» Problem details
Starting with the line that holds "United States", copy out each remaining line of the listing below, up to and including the last one, and include nothing else.

==========

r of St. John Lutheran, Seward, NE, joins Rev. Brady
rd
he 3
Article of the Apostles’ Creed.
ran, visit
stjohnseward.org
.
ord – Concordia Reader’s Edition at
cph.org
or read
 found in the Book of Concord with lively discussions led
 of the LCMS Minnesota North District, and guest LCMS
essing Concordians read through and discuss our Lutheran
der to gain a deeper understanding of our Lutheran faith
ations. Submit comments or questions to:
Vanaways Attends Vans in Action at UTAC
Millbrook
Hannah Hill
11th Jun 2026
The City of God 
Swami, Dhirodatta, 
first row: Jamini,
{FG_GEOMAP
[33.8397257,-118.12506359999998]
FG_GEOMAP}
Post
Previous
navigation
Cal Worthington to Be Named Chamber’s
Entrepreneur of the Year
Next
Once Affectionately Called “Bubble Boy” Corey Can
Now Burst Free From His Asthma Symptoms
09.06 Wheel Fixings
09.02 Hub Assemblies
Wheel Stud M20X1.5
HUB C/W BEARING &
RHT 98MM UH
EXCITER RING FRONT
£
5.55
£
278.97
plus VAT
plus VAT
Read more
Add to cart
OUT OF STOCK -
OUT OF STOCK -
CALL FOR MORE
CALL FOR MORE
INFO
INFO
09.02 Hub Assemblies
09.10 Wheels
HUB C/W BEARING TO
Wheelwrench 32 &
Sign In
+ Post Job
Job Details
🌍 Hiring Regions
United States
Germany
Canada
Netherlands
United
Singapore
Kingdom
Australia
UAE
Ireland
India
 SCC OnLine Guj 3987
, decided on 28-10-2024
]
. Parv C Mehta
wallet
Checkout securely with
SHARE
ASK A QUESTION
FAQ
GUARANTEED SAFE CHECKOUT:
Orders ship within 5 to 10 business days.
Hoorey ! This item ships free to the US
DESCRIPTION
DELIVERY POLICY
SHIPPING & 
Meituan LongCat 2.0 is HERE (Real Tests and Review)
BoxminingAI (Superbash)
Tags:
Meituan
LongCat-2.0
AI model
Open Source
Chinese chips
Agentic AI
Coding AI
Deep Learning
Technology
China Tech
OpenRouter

==========

» Reply to the task
United States
Germany
Canada
Netherlands
United
Singapore
Kingdom
Australia
UAE
Ireland
India
 SCC OnLine Guj 3987
, decided on 28-10-2024
]
. Parv C Mehta
wallet
Checkout securely with
SHARE
ASK A QUESTION
FAQ
GUARANTEED SAFE CHECKOUT:
Orders ship within 5 to 10 business days.
Hoorey ! This item ships free to the US
DESCRIPTION
DELIVERY POLICY
SHIPPING & 
Meituan LongCat 2.0 is HERE (Real Tests and Review)
BoxminingAI (Superbash)
Tags:
Meituan
LongCat-2.0
AI model
Open Source
Chinese chips
Agentic AI
Coding AI
Deep Learning
Technology
China Tech
OpenRouter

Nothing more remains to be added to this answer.